Perth should be the second cab off the shale gas express. Next month, a syndicate led by AWE Ltd and Norwest Energy is scheduled to start flow testing the Arrowsmith No.2 well for gas in five thick beds of shale, which total more than 1,000 metres of potentially gas-rich target.

After the Arrowsmith test, AWE plans to try similar rock fracturing and flow metering at its 100 per cent-owned Woodada Deeps No.1 well.

Apart from the game-changing nature of the shale gas revolution reaching Australia, a country earmarked by the US Energy Information Administration as a major future source of shale gas, there is something else of extreme importance – the oil companies doing the testing already know that the gas is there in the shales.

The reason they know is that when the first oil and gas exploration wells were drilled more than 40 years ago, monitoring equipment noted gas ‘kicks’ in the shales through which the drill bit was passing. No testing of those kicks was carried out because conventional wisdom in the 1960s said the gas would not be recoverable.

It is today, thanks to advances in drilling technology that enables directional (sideways) drilling, and the new rock fracturing techniques.

If AWE and Norwest can produce a similar result to that achieved by Beach then the WA energy equation changes significantly.

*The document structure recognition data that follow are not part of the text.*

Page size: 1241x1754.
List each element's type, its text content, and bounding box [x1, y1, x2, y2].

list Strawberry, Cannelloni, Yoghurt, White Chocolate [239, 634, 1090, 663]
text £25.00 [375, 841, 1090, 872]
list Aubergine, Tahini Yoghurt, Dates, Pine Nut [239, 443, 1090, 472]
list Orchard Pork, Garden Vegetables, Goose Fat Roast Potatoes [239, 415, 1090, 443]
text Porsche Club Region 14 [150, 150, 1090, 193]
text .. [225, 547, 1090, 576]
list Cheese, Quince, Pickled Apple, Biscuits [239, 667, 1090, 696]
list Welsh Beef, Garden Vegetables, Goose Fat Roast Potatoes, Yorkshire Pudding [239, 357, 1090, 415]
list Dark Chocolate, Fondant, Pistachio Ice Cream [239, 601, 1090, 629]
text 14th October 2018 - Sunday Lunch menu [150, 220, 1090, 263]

Gas prices will fall and proponents of renewable energy will face a fresh struggle to convince consumers that it’s worth paying a price-premium in the name of an unspecified environmental benefit.

Bankers beware

WHILE a gas glut will be beneficial for the south-west of WA, there is a human commodity in short supply in this state which will also prove to be a bonus over the next few years – we have very few bankers.

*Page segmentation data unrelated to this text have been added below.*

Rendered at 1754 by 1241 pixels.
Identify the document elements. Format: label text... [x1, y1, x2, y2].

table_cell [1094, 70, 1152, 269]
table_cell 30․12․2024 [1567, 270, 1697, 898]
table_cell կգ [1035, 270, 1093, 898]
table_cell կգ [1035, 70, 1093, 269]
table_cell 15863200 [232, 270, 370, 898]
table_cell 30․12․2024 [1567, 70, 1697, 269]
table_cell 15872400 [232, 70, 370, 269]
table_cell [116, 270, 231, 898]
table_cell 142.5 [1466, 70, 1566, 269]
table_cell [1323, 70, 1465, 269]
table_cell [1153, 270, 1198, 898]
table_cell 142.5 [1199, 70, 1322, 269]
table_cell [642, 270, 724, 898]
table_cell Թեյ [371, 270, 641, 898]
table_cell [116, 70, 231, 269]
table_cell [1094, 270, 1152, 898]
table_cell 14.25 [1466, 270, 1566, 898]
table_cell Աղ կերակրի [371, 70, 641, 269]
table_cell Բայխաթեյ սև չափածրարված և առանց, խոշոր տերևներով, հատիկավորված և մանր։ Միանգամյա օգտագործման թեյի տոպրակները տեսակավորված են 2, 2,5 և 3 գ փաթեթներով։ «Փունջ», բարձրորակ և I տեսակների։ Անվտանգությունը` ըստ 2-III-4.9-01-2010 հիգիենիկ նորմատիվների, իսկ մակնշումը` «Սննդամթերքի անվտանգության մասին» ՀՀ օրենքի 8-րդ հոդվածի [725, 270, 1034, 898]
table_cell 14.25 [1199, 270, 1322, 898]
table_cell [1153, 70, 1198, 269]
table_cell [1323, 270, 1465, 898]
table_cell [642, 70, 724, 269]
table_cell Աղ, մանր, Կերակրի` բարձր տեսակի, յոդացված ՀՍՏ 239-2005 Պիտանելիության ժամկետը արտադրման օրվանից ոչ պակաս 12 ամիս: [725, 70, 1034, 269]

Most WA-based bankers, especially those working in the risk-taking world of investment banking, cleared off years ago, preferring the excitement of deal-doing in Sydney and Melbourne.

It is in those two eastern financial centres where the chill winds of a global deal slowdown will be felt and where Australia’s share of a worldwide banker cull will take place.

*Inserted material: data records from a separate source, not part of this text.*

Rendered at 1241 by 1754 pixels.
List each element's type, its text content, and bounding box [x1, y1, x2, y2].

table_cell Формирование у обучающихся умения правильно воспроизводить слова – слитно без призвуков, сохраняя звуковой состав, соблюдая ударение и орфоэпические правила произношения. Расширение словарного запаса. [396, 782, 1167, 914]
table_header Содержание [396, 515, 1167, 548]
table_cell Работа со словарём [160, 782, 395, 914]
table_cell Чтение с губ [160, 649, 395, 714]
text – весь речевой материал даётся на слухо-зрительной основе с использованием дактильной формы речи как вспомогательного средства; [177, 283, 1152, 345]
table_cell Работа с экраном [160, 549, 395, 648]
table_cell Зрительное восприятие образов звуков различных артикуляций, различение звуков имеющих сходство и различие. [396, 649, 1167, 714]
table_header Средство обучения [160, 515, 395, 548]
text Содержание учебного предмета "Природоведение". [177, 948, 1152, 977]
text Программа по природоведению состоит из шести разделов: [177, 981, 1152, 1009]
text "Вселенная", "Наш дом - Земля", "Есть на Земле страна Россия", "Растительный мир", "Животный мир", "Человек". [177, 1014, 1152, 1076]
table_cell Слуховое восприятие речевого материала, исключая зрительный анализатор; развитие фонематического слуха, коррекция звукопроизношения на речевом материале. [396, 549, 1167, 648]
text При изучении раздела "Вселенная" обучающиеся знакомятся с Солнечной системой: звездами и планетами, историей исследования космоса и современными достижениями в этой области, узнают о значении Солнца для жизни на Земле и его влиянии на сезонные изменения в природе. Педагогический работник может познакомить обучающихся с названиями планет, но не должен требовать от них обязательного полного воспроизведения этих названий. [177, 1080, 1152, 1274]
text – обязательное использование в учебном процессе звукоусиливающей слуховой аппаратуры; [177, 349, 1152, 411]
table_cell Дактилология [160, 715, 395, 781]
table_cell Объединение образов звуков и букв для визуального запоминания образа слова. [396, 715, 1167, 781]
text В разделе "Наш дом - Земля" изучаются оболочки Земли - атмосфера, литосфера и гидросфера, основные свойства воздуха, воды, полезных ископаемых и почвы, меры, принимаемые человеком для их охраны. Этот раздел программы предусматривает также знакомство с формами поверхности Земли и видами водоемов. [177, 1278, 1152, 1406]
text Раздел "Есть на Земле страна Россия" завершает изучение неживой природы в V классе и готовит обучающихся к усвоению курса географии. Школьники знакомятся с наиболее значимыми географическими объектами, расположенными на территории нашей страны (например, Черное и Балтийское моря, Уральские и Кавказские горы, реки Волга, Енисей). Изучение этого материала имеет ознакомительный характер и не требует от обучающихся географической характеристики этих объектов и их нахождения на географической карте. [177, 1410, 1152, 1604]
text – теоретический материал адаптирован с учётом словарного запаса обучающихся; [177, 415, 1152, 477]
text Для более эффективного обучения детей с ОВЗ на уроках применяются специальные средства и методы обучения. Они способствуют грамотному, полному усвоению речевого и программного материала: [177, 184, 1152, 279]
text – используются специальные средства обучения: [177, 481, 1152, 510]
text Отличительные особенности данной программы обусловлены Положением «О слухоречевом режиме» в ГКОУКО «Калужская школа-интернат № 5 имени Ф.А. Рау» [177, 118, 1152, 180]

In London, where the sackings have started, an estimated 60,000 redundancies in the banking world have already been handed out. Worldwide, the total of banker sackings is tipped to hit 300,000.

Some of the handful of financial service jobs in Perth might disappear, but nothing like what is happening elsewhere as the world slides into the next phase of the GFC.

Guessing on gold

HOW high can the gold price go before it becomes a balloon and pops? Well, the latest thinking is that $US2,000/ounce is the target for Christmas, but after that there is chatter among the most feverish of the gold bulls that $US5,000/oz is possible.

The problem with such as extreme view is that, to achieve it, the world as we know it will have to come to a halt.

However, it is worth considering how those sky-high numbers are generated, with the starting point being the 1980 price peak of $US850/oz, and then applying the effects of 31 years of inflation, with the tricky question being, what measure of inflation?

If you use the US consumer price index, the peak gold price today is a theoretical $US2,400/oz. Producer-price inflation generates a gold price of $US1,814/oz, while US gross domestic product per head generates a number of $US3,377/oz.

Or, you can read tea leaves, which is probably about as accurate as the best guesses from the gold bulls.

ccc

“A committee is a cul-de-sac down which ideas are lured and then quietly strangled.”